Pictures excluded, reproduce exactly the lines below from the one with "Patentrecht" through the one with "Get our Newsletters", both included.
────────────────────────────────────────
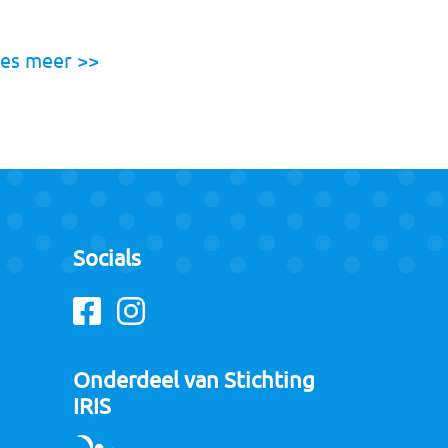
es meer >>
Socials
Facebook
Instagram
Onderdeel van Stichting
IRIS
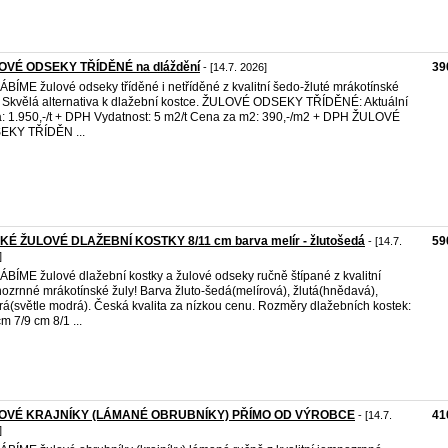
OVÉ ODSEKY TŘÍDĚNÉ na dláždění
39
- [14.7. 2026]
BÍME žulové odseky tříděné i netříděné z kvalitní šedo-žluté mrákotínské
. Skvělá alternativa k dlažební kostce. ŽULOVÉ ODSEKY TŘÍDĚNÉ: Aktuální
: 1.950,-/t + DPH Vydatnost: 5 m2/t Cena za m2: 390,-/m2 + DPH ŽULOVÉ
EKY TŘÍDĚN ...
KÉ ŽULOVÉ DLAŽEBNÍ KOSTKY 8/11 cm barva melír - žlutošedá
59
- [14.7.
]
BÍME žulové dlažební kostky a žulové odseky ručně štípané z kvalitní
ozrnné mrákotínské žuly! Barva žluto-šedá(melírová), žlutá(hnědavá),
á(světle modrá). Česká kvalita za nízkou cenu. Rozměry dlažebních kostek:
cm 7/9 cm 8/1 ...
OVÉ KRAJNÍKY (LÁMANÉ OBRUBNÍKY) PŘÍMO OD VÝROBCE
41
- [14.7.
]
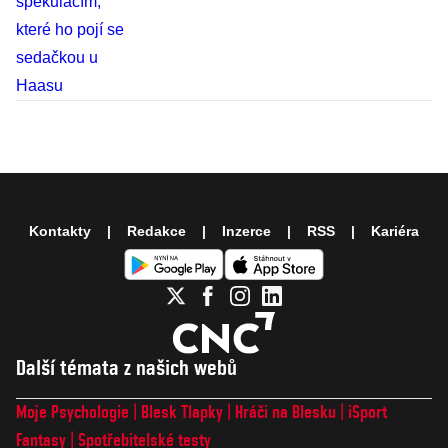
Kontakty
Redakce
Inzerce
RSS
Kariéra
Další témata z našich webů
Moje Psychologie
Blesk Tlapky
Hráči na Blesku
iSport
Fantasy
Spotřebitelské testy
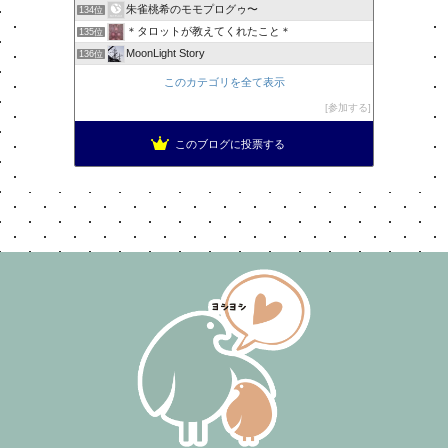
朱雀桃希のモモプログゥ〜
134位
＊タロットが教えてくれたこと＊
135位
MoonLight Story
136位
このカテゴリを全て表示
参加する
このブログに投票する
────────────────────────────────────────
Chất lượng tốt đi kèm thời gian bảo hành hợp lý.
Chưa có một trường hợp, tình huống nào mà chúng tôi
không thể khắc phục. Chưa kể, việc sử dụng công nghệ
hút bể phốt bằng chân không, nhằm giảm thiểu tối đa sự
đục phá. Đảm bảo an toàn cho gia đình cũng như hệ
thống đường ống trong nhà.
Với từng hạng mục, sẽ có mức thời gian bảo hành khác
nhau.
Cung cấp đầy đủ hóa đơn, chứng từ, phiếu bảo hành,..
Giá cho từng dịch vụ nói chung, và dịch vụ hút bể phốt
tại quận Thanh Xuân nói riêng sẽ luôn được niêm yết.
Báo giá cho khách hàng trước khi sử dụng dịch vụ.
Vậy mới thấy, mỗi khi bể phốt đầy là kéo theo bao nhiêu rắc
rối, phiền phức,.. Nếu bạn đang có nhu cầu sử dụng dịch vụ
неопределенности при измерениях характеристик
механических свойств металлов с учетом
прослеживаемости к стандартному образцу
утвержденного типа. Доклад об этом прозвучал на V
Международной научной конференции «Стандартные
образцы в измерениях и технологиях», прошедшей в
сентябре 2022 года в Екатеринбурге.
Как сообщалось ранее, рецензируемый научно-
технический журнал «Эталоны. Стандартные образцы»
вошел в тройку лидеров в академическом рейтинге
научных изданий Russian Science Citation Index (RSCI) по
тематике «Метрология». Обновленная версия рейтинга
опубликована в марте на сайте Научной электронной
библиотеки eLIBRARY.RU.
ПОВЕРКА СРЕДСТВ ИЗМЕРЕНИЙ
────────────────────────────────────────
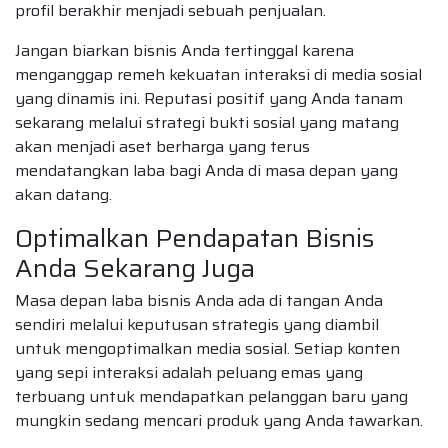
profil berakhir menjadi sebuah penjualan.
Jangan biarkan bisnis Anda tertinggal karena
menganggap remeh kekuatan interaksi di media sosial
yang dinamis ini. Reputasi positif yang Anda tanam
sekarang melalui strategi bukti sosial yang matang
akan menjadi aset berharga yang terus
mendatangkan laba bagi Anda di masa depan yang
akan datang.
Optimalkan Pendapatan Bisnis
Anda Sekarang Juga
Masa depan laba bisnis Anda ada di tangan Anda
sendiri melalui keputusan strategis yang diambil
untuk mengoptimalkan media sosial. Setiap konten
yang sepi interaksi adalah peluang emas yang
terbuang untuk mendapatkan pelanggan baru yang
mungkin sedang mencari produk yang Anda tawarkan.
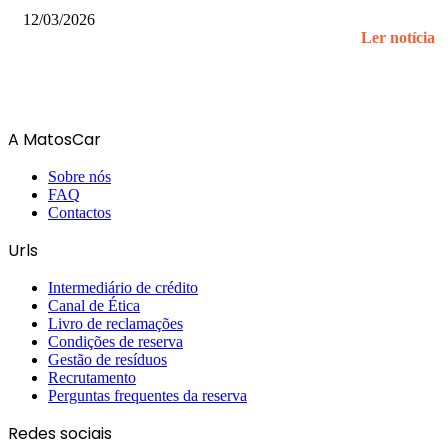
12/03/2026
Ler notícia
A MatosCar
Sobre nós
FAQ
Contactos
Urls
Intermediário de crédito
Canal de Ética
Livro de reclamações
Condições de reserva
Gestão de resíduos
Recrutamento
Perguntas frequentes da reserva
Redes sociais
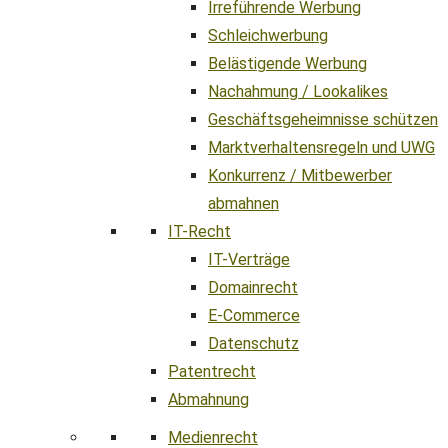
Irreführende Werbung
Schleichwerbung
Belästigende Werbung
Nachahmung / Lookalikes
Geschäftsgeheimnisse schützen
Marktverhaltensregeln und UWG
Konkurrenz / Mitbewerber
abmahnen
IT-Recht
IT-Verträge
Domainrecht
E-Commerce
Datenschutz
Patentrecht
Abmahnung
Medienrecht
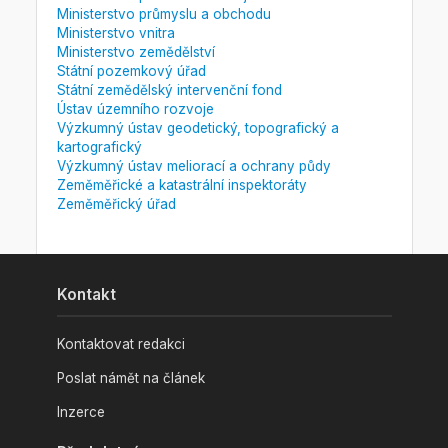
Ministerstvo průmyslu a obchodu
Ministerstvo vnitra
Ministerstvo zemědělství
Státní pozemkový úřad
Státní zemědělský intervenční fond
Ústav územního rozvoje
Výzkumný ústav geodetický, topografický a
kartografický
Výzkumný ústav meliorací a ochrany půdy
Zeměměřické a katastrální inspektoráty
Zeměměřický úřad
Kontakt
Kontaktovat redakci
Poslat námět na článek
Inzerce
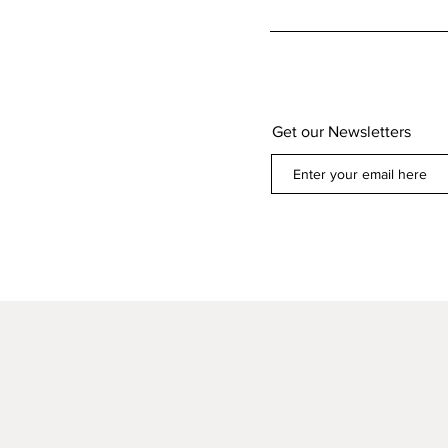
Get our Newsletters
────────────────────────────────────────
*RESPONSE BOX*
Patentrecht
Abmahnung
Medienrecht
Ministerstvo průmyslu a obchodu
Ministerstvo vnitra
Ministerstvo zemědělství
Státní pozemkový úřad
Státní zemědělský intervenční fond
Ústav územního rozvoje
Výzkumný ústav geodetický, topografický a
kartografický
Výzkumný ústav meliorací a ochrany půdy
Zeměměřické a katastrální inspektoráty
Zeměměřický úřad
Kontakt
Kontaktovat redakci
Poslat námět na článek
Inzerce
Get our Newsletters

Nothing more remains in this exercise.